Problem to solve:
Strip the pictures, then copy the remaining data exactly as it stands.

Dataset content:
━━━━━━━━━━

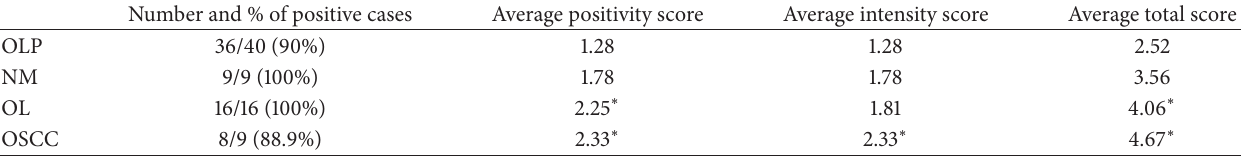
Table 4: Percentage of positive cases and average positivity, intensity, and total scores for phospho-pS6 per lesion category.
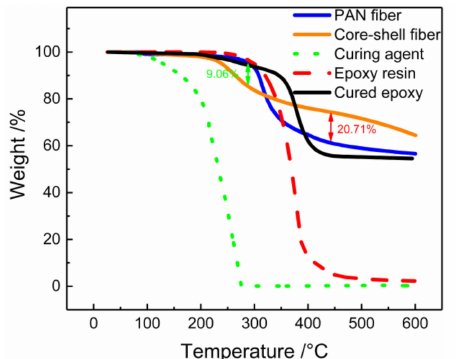
Figure 6. Typical thermogravimetric (TGA) curves for core-shell fiber, PAN fiber, neat epoxy, neat TETA, and cured epoxy.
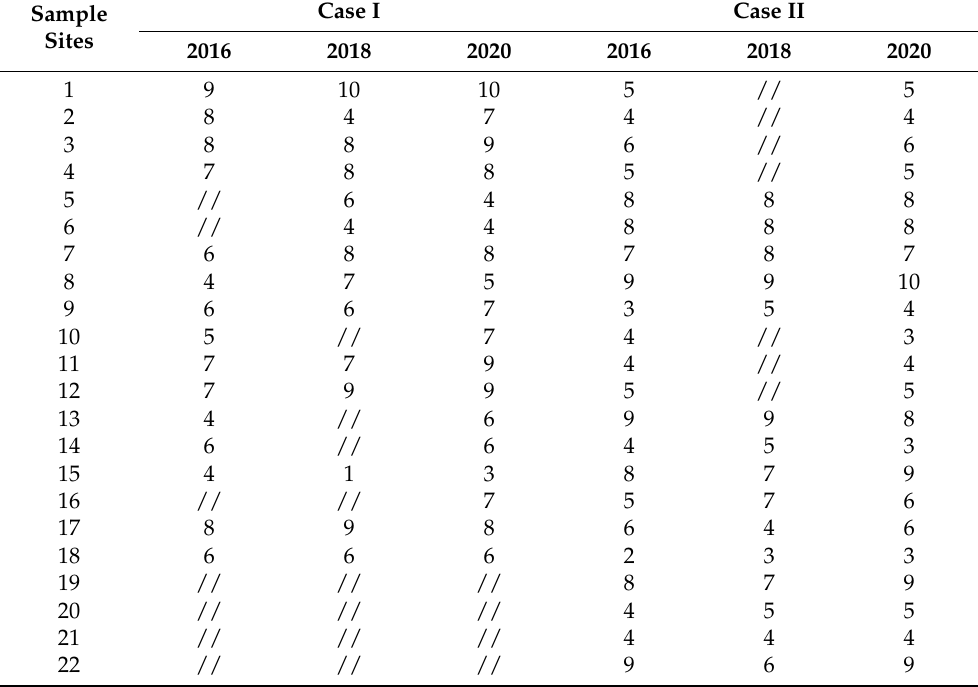
Table 4. Plant diversity grade of sample sites.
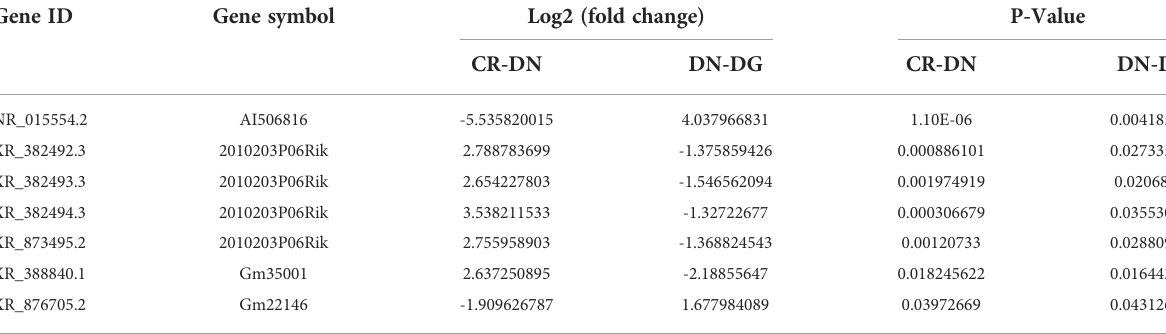
TABLE 1 The differentially expressed LncRNAs in the three groups.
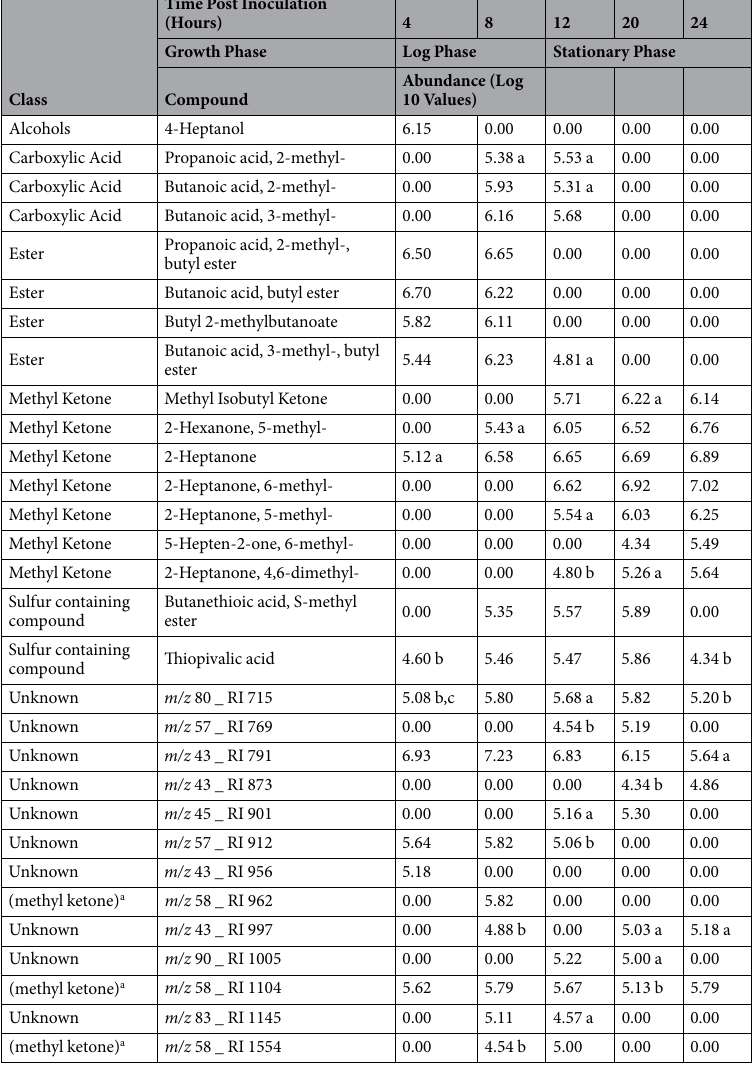
Table 5. Average relative abundances (Log-10 Scale) of B. anthracis Sterne-associated VOC markers at all measured timepoints, separated by growth phase. Notes: a VOC detected in 2/3 of triplicate measurements b VOC detected in 1/3 of triplicate measurements c VOC detected at levels less than 10x abundance in media blank d GC/MS fragmentation similar to observed methyl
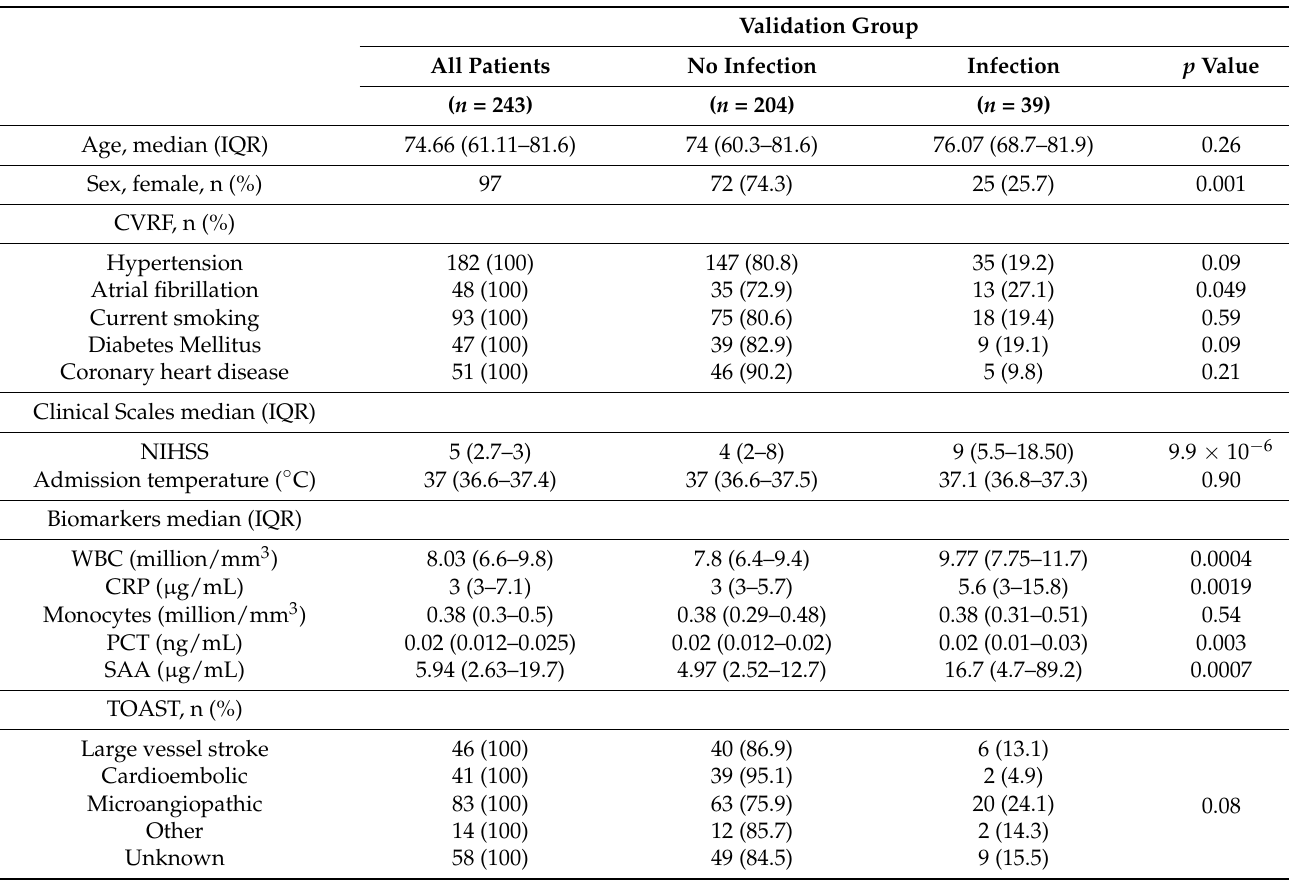
Table 2. Demographic characteristics of the validation subgroup including 204 non-infected and 39 infected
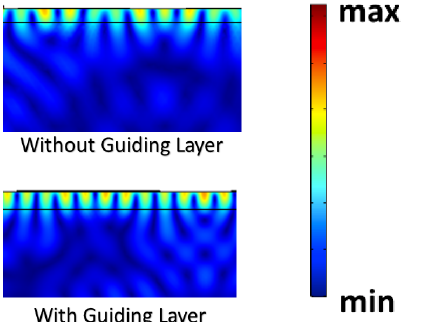
Figure 1. The top image shows a simulation of GaN on top of sapphire without a guiding layer. The bottom image is a simulation of GaN on top of sapphire with a guiding layer. The scale bar showed the higher energy to lower energy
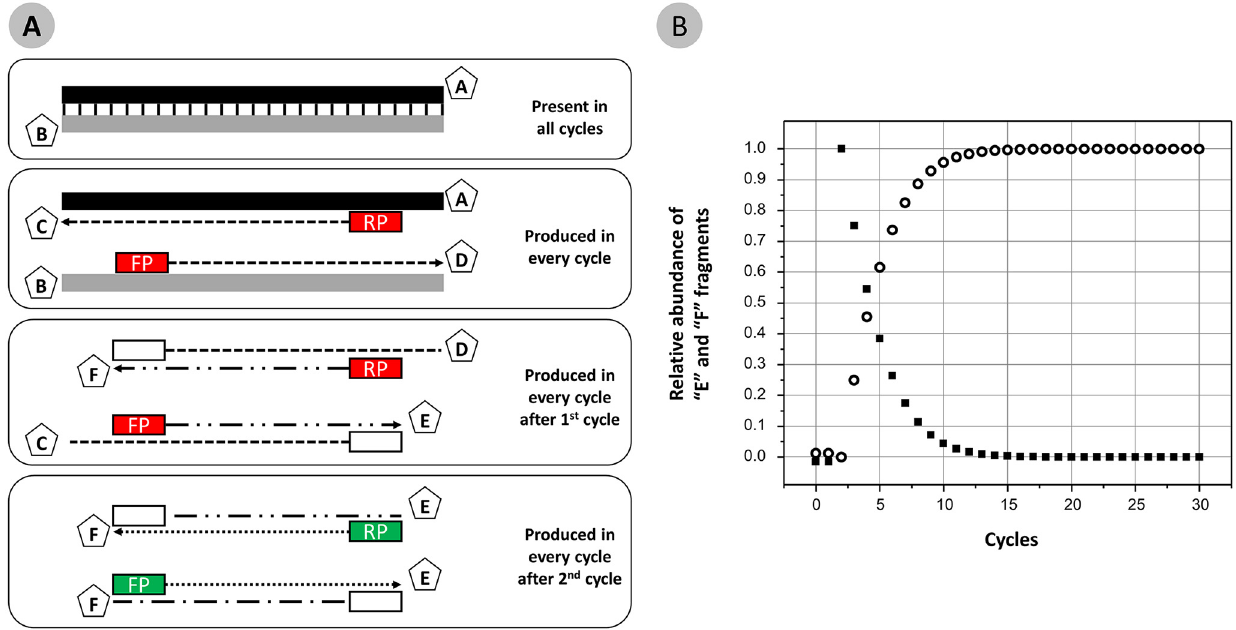
Fig 2. Types and abundance of DNA fragments found in PCR. (A) Template DNA fragments (containing strands “ A ” and “ B ” ) are added to PCR reactions and are conserved throughout the reaction. Fragments “ A ” and “ B ” serve as templates for copying in each cycle, with hybrid molecules “ C ” and “ D ” produced in a linear fashion each cycle. In cycles two and above, “ C ” and “ D ” are copied, creating hybrid molecules “ E ” and “ F ” in a linear fashion. In cycles three and above, the “ E ” and “ F ” fragments generated in prior cycles are copied into inverse complement fragments “ F ” and “ E ” , respectively, in an exponential fashion. Red boxes indicate ‘ natural ’ primer annealing to genomic DNA template or copy of gDNA template. Green boxes indicate ‘ artificial ’ primer annealing to primer sites that are copies of oligonucleotide primers added to the PCR mixture, and incorporated during previous cycles. (B) The relative abundance of “ E ” and “ F ” fragments generated by ‘ natural ’ template-primer interactions ( “ C ” , ” D ” ! “ E ” , ” F ” ; shown as solid squares) and by artificial template-primer interactions ( “ E ” , ” F ” ! “ F ” , ” E ” ; shown as open circles) varies by cycle. At the end of cycle two, all “ E ” and “ F ” fragments have been generated only by ‘ natural ’ template- primer interactions.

━━━━━━━━━━

Written solution:
Table 4: Percentage of positive cases and average positivity, intensity, and total scores for phospho-pS6 per lesion category.
Figure 6. Typical thermogravimetric (TGA) curves for core-shell fiber, PAN fiber, neat epoxy, neat TETA, and cured epoxy.
Table 4. Plant diversity grade of sample sites.
TABLE 1 The differentially expressed LncRNAs in the three groups.
Table 5. Average relative abundances (Log-10 Scale) of B. anthracis Sterne-associated VOC markers at all measured timepoints, separated by growth phase. Notes: a VOC detected in 2/3 of triplicate measurements b VOC detected in 1/3 of triplicate measurements c VOC detected at levels less than 10x abundance in media blank d GC/MS fragmentation similar to observed methyl
Table 2. Demographic characteristics of the validation subgroup including 204 non-infected and 39 infected
Figure 1. The top image shows a simulation of GaN on top of sapphire without a guiding layer. The bottom image is a simulation of GaN on top of sapphire with a guiding layer. The scale bar showed the higher energy to lower energy
Fig 2. Types and abundance of DNA fragments found in PCR. (A) Template DNA fragments (containing strands “ A ” and “ B ” ) are added to PCR reactions and are conserved throughout the reaction. Fragments “ A ” and “ B ” serve as templates for copying in each cycle, with hybrid molecules “ C ” and “ D ” produced in a linear fashion each cycle. In cycles two and above, “ C ” and “ D ” are copied, creating hybrid molecules “ E ” and “ F ” in a linear fashion. In cycles three and above, the “ E ” and “ F ” fragments generated in prior cycles are copied into inverse complement fragments “ F ” and “ E ” , respectively, in an exponential fashion. Red boxes indicate ‘ natural ’ primer annealing to genomic DNA template or copy of gDNA template. Green boxes indicate ‘ artificial ’ primer annealing to primer sites that are copies of oligonucleotide primers added to the PCR mixture, and incorporated during previous cycles. (B) The relative abundance of “ E ” and “ F ” fragments generated by ‘ natural ’ template-primer interactions ( “ C ” , ” D ” ! “ E ” , ” F ” ; shown as solid squares) and by artificial template-primer interactions ( “ E ” , ” F ” ! “ F ” , ” E ” ; shown as open circles) varies by cycle. At the end of cycle two, all “ E ” and “ F ” fragments have been generated only by ‘ natural ’ template- primer interactions.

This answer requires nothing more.